A vida é fácil, bebê, por que dessa carinha? Isso quem me disse foi a de cabelos vermelhos. A de cabelos
pretos estava bebendo Bacardi e beijando outras duas meninas e um garoto
andrógino.
Eu sorri: é
claro que é, querida. Só estou um pouco cansado. E beijei a garota de cabelos
vermelhos. A de cabelos pretos, completamente bêbada (as insuportáveis ficavam
bêbadas cinematográficas, era um pouco engraçado), olha para mim e para a de
cabelos vermelhos e grita: Assim eu tenho ciúme, assim eu fico triste. E corre
para me beijar. Eu desvio, ela beija a de cabelos vermelhos, todos riem, todos
aplaudem. Está tocando rock no som.
O meu amigo
me diz, seu puto, se deu bem mais uma vez. Vai faturar as duas.
Eu sorri:
Vou sim. O que você acha de falar pro pessoal ir embora? Queria terminar a
noite por aqui mesmo.
Ele sorriu
e piscou o olho, tonto de alguma dessas drogas de playboy.
Na casa
havia um gato, é claro. Toda merda de lugar onde vive um jovem branco com
acesso à internet tem a merda de um gato. Mas aquele gato só aparecia quando a
garota de cabelos pretos o pegava para tirar fotos. Ele era um gato bonitinho,
até. Era um gato ok.
As pessoas
foram me cumprimentando, me beijando no rosto e descendo as escadas, entrando
nos carros bancados pelo papai. Todos gritando pelos corredores.
Liberdade, bebê, a garota
branca de cabelos pretos me disse, enquanto caminhava em minha direção, com a
garrafa de Bacardi. Depois que eu tomei um porre de Bacardi na casa de um casal
de amigos – eles eram queridos e se mudaram -, eu não aguentava uma dose
sequer.

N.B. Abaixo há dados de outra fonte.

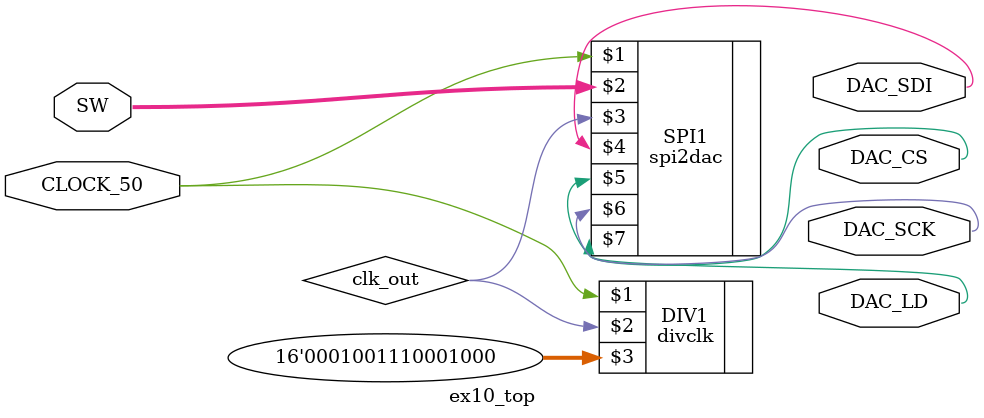
<source format=v>
module ex10_top(
	SW,
	CLOCK_50,
	DAC_CS,
	DAC_SDI,
	DAC_LD,
	DAC_SCK
	);
	
	input [9:0]SW;
	input CLOCK_50;
	output DAC_CS,DAC_SDI,DAC_LD,DAC_SCK;
	
	wire clk_out;
	
	divclk DIV1 (CLOCK_50,clk_out,16'd5000);
	
	spi2dac SPI1 (CLOCK_50,SW,clk_out,DAC_SDI,DAC_CS,DAC_SCK,DAC_LD);
	
endmodule 
</source>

Eu desviei da garota e puxei o pendrive
que estava tocando rock.
Pra quê isso, bebê?
Eu sorri:
Eu gosto do silêncio.
Elas riram,
beberam mais um gole do Bacardi e começaram a se beijar no sofá. Eu sentei no
sofá da frente.
Você não
vem? Estamos te esperando.
Eu sorri:
não, obrigado. Não quero fazer nada hoje.
Elas
começaram a ficar bravas. Como assim, não quer fazer nada? Quer ficar
assistindo a gente, é isso?
Eu não
quero fazer nada. Nem ficar assistindo vocês, na verdade. Acendi um cigarro e
continuei no sofá. Elas começaram a tentar me convencer a fazer algo em prol
das suas vidas jovens, brancas e porcas. Seu escroto, seu frouxo, você é veado,
eu sabia. Você é um merdinha, et cetera.
Eu sorri: Foda-se. Mas não falei isso. Fui até a
cozinha, abri a gaveta e tirei uma faca. Eu detesto armas brancas. Ainda mais
facas. Voltei e apontei a faca para as duas: Vocês querem morrer? Perguntei.
As bêbadas
cinematográficas fingiram um susto enorme, um quase desespero. A garota branca
de cabelos pretos falou, ‘O que você quer? Seu doente. ’
Jovens são
uns merdas porque eles pensam que qualquer coisa que aconteça, boa ou ruim,
será motivo de promoção das suas vidas. Para as garotas brancas, se elas
fizerem sexo com numa noitada regada a Bacardi ou se elas serem assaltadas, dá
na mesma. É mais uma historinha emocionante para contar para os amigos nos
corredores da universidade. Depois você convive com gente mais velha e percebe
que continuam da mesma forma. Todos uns coitados.
Eu não
quero fazer nada. Nem ficar assistindo vocês.
Então por
quê você não vai embora, seu merda, escroto?
Sorri: boa
ideia. Vocês já pensaram em fazer uma dieta?
Levantei, abri
a porta e saí. Fui para casa. Eu estava um pouco cansado.